◆ **What the task requires**
The entries below are to be written out exactly, with no images included.

Supplied material Block Start

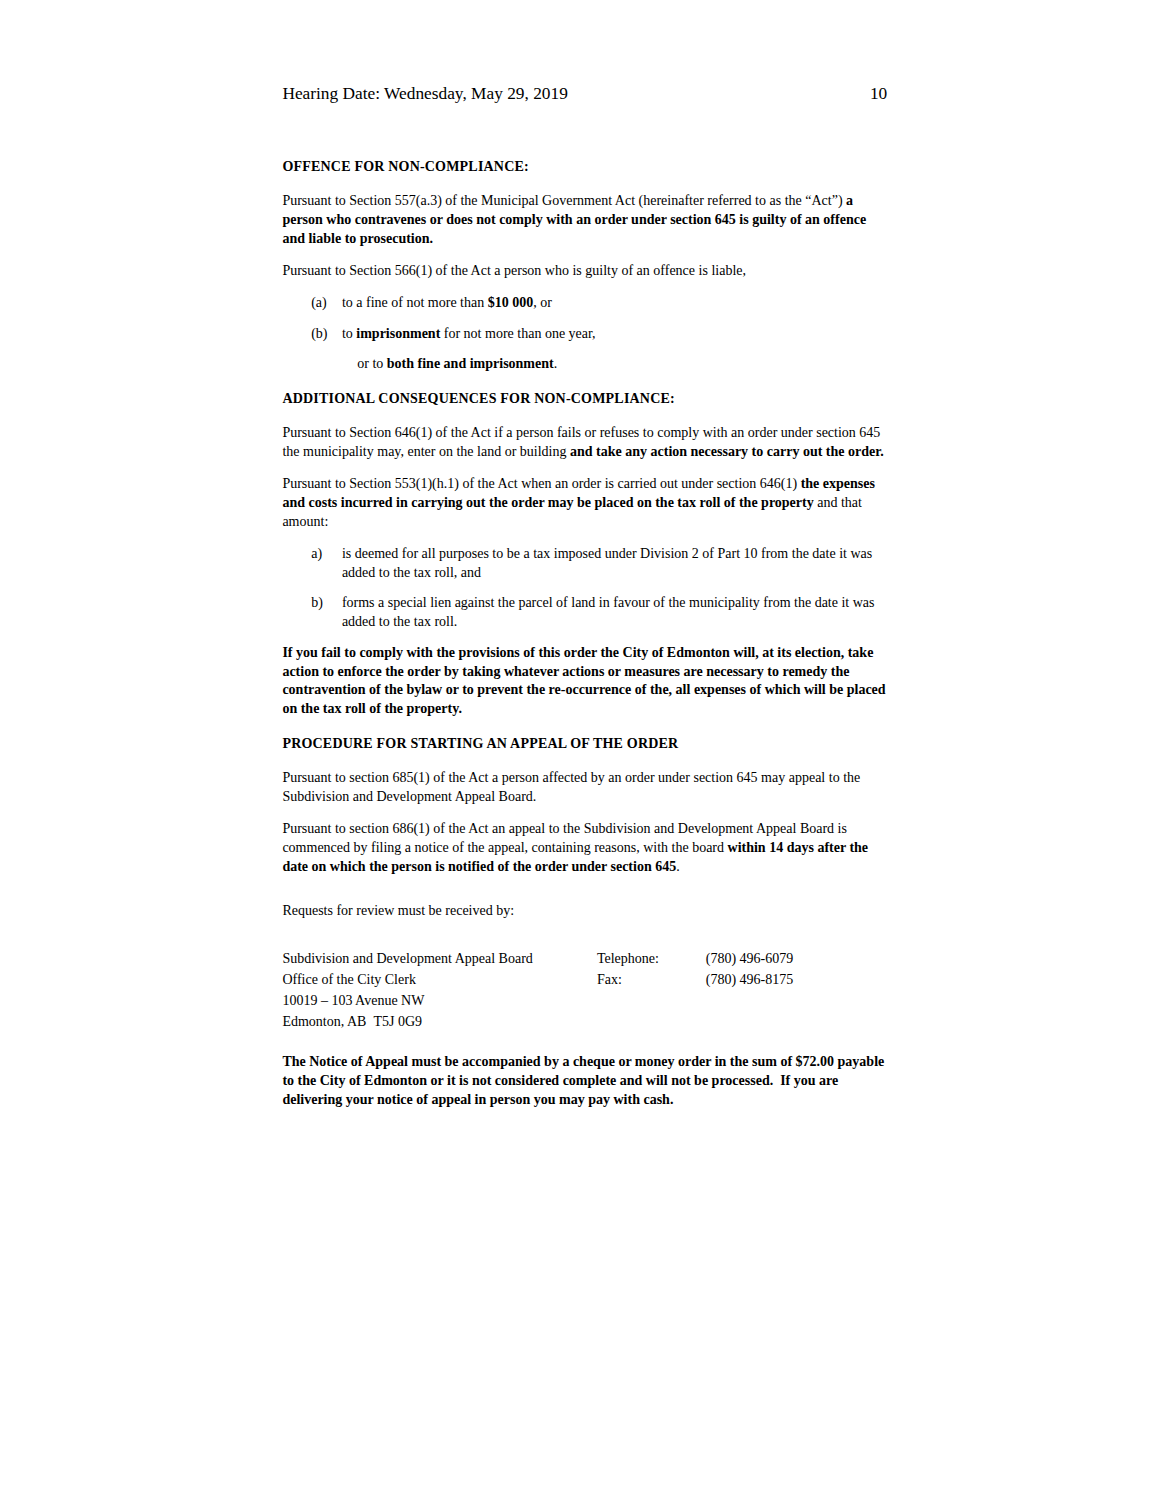Hearing Date: Wednesday, May 29, 2019
10
OFFENCE FOR NON-COMPLIANCE:
Pursuant to Section 557(a.3) of the Municipal Government Act (hereinafter referred to as the “Act”) a person who contravenes or does not comply with an order under section 645 is guilty of an offence and liable to prosecution.
Pursuant to Section 566(1) of the Act a person who is guilty of an offence is liable,
(a)
to a fine of not more than $10 000, or
(b)
to imprisonment for not more than one year,
or to both fine and imprisonment.
ADDITIONAL CONSEQUENCES FOR NON-COMPLIANCE:
Pursuant to Section 646(1) of the Act if a person fails or refuses to comply with an order under section 645 the municipality may, enter on the land or building and take any action necessary to carry out the order.
Pursuant to Section 553(1)(h.1) of the Act when an order is carried out under section 646(1) the expenses and costs incurred in carrying out the order may be placed on the tax roll of the property and that amount:
a)
is deemed for all purposes to be a tax imposed under Division 2 of Part 10 from the date it was added to the tax roll, and
b)
forms a special lien against the parcel of land in favour of the municipality from the date it was added to the tax roll.
If you fail to comply with the provisions of this order the City of Edmonton will, at its election, take action to enforce the order by taking whatever actions or measures are necessary to remedy the contravention of the bylaw or to prevent the re-occurrence of the, all expenses of which will be placed on the tax roll of the property.
PROCEDURE FOR STARTING AN APPEAL OF THE ORDER
Pursuant to section 685(1) of the Act a person affected by an order under section 645 may appeal to the Subdivision and Development Appeal Board.
Pursuant to section 686(1) of the Act an appeal to the Subdivision and Development Appeal Board is commenced by filing a notice of the appeal, containing reasons, with the board within 14 days after the date on which the person is notified of the order under section 645.
Requests for review must be received by:
| Subdivision and Development Appeal Board | Telephone: | (780) 496-6079 |
| Office of the City Clerk | Fax: | (780) 496-8175 |
| 10019 – 103 Avenue NW | | |
| Edmonton, AB T5J 0G9 | | |
The Notice of Appeal must be accompanied by a cheque or money order in the sum of $72.00 payable to the City of Edmonton or it is not considered complete and will not be processed. If you are delivering your notice of appeal in person you may pay with cash.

Supplied material Block End

◆ **Task response**
Hearing Date: Wednesday, May 29, 2019
10
OFFENCE FOR NON-COMPLIANCE:
Pursuant to Section 557(a.3) of the Municipal Government Act (hereinafter referred to as the “Act”) a person who contravenes or does not comply with an order under section 645 is guilty of an offence and liable to prosecution.
Pursuant to Section 566(1) of the Act a person who is guilty of an offence is liable,
(a)
to a fine of not more than $10 000, or
(b)
to imprisonment for not more than one year,
or to both fine and imprisonment.
ADDITIONAL CONSEQUENCES FOR NON-COMPLIANCE:
Pursuant to Section 646(1) of the Act if a person fails or refuses to comply with an order under section 645 the municipality may, enter on the land or building and take any action necessary to carry out the order.
Pursuant to Section 553(1)(h.1) of the Act when an order is carried out under section 646(1) the expenses and costs incurred in carrying out the order may be placed on the tax roll of the property and that amount:
a)
is deemed for all purposes to be a tax imposed under Division 2 of Part 10 from the date it was added to the tax roll, and
b)
forms a special lien against the parcel of land in favour of the municipality from the date it was added to the tax roll.
If you fail to comply with the provisions of this order the City of Edmonton will, at its election, take action to enforce the order by taking whatever actions or measures are necessary to remedy the contravention of the bylaw or to prevent the re-occurrence of the, all expenses of which will be placed on the tax roll of the property.
PROCEDURE FOR STARTING AN APPEAL OF THE ORDER
Pursuant to section 685(1) of the Act a person affected by an order under section 645 may appeal to the Subdivision and Development Appeal Board.
Pursuant to section 686(1) of the Act an appeal to the Subdivision and Development Appeal Board is commenced by filing a notice of the appeal, containing reasons, with the board within 14 days after the date on which the person is notified of the order under section 645.
Requests for review must be received by:
| Subdivision and Development Appeal Board | Telephone: | (780) 496-6079 |
| Office of the City Clerk | Fax: | (780) 496-8175 |
| 10019 – 103 Avenue NW | | |
| Edmonton, AB T5J 0G9 | | |
The Notice of Appeal must be accompanied by a cheque or money order in the sum of $72.00 payable to the City of Edmonton or it is not considered complete and will not be processed. If you are delivering your notice of appeal in person you may pay with cash.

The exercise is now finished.